> **Your task**: Copy out each of the following lines word for word, keeping every one in its original order.

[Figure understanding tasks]
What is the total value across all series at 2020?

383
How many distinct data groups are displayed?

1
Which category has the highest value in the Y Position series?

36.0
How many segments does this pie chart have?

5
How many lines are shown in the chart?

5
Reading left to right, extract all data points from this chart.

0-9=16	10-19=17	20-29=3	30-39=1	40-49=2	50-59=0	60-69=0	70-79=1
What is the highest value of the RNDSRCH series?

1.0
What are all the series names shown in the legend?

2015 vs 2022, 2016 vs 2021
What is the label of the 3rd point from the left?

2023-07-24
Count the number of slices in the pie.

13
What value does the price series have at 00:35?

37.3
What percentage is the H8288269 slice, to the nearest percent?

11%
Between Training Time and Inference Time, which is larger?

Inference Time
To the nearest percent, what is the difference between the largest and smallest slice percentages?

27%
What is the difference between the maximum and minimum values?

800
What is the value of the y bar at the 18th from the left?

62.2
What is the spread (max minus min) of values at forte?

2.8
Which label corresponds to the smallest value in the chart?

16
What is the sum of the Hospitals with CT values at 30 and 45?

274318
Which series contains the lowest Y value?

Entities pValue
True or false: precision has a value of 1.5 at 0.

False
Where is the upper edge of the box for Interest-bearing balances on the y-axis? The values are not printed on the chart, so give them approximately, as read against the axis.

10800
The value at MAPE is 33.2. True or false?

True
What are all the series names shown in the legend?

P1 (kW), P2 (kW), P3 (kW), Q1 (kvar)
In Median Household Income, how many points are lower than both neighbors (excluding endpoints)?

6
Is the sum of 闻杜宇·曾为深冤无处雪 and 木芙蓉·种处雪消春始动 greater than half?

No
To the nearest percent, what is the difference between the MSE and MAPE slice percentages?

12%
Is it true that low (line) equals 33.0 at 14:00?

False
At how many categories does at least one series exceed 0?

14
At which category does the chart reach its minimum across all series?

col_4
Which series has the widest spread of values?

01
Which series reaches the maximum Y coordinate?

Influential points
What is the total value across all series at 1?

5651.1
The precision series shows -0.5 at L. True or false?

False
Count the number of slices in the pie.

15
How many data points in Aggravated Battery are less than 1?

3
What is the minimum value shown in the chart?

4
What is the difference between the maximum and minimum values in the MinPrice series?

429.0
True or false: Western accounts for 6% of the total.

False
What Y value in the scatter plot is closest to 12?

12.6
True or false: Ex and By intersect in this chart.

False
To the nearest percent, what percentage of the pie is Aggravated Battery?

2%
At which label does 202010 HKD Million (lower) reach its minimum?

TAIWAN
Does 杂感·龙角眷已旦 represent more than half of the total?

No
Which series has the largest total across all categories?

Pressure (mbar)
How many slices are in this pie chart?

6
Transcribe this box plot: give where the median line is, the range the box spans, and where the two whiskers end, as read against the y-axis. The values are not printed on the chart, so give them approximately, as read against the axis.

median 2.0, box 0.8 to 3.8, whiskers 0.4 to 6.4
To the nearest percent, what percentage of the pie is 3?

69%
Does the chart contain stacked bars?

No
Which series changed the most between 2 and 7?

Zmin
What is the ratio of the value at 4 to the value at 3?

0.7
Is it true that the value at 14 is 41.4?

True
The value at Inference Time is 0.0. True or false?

> **Task output**:
What is the total value across all series at 2020?

383
How many distinct data groups are displayed?

1
Which category has the highest value in the Y Position series?

36.0
How many segments does this pie chart have?

5
How many lines are shown in the chart?

5
Reading left to right, extract all data points from this chart.

0-9=16	10-19=17	20-29=3	30-39=1	40-49=2	50-59=0	60-69=0	70-79=1
What is the highest value of the RNDSRCH series?

1.0
What are all the series names shown in the legend?

2015 vs 2022, 2016 vs 2021
What is the label of the 3rd point from the left?

2023-07-24
Count the number of slices in the pie.

13
What value does the price series have at 00:35?

37.3
What percentage is the H8288269 slice, to the nearest percent?

11%
Between Training Time and Inference Time, which is larger?

Inference Time
To the nearest percent, what is the difference between the largest and smallest slice percentages?

27%
What is the difference between the maximum and minimum values?

800
What is the value of the y bar at the 18th from the left?

62.2
What is the spread (max minus min) of values at forte?

2.8
Which label corresponds to the smallest value in the chart?

16
What is the sum of the Hospitals with CT values at 30 and 45?

274318
Which series contains the lowest Y value?

Entities pValue
True or false: precision has a value of 1.5 at 0.

False
Where is the upper edge of the box for Interest-bearing balances on the y-axis? The values are not printed on the chart, so give them approximately, as read against the axis.

10800
The value at MAPE is 33.2. True or false?

True
What are all the series names shown in the legend?

P1 (kW), P2 (kW), P3 (kW), Q1 (kvar)
In Median Household Income, how many points are lower than both neighbors (excluding endpoints)?

6
Is the sum of 闻杜宇·曾为深冤无处雪 and 木芙蓉·种处雪消春始动 greater than half?

No
To the nearest percent, what is the difference between the MSE and MAPE slice percentages?

12%
Is it true that low (line) equals 33.0 at 14:00?

False
At how many categories does at least one series exceed 0?

14
At which category does the chart reach its minimum across all series?

col_4
Which series has the widest spread of values?

01
Which series reaches the maximum Y coordinate?

Influential points
What is the total value across all series at 1?

5651.1
The precision series shows -0.5 at L. True or false?

False
Count the number of slices in the pie.

15
How many data points in Aggravated Battery are less than 1?

3
What is the minimum value shown in the chart?

4
What is the difference between the maximum and minimum values in the MinPrice series?

429.0
True or false: Western accounts for 6% of the total.

False
What Y value in the scatter plot is closest to 12?

12.6
True or false: Ex and By intersect in this chart.

False
To the nearest percent, what percentage of the pie is Aggravated Battery?

2%
At which label does 202010 HKD Million (lower) reach its minimum?

TAIWAN
Does 杂感·龙角眷已旦 represent more than half of the total?

No
Which series has the largest total across all categories?

Pressure (mbar)
How many slices are in this pie chart?

6
Transcribe this box plot: give where the median line is, the range the box spans, and where the two whiskers end, as read against the y-axis. The values are not printed on the chart, so give them approximately, as read against the axis.

median 2.0, box 0.8 to 3.8, whiskers 0.4 to 6.4
To the nearest percent, what percentage of the pie is 3?

69%
Does the chart contain stacked bars?

No
Which series changed the most between 2 and 7?

Zmin
What is the ratio of the value at 4 to the value at 3?

0.7
Is it true that the value at 14 is 41.4?

True
The value at Inference Time is 0.0. True or false?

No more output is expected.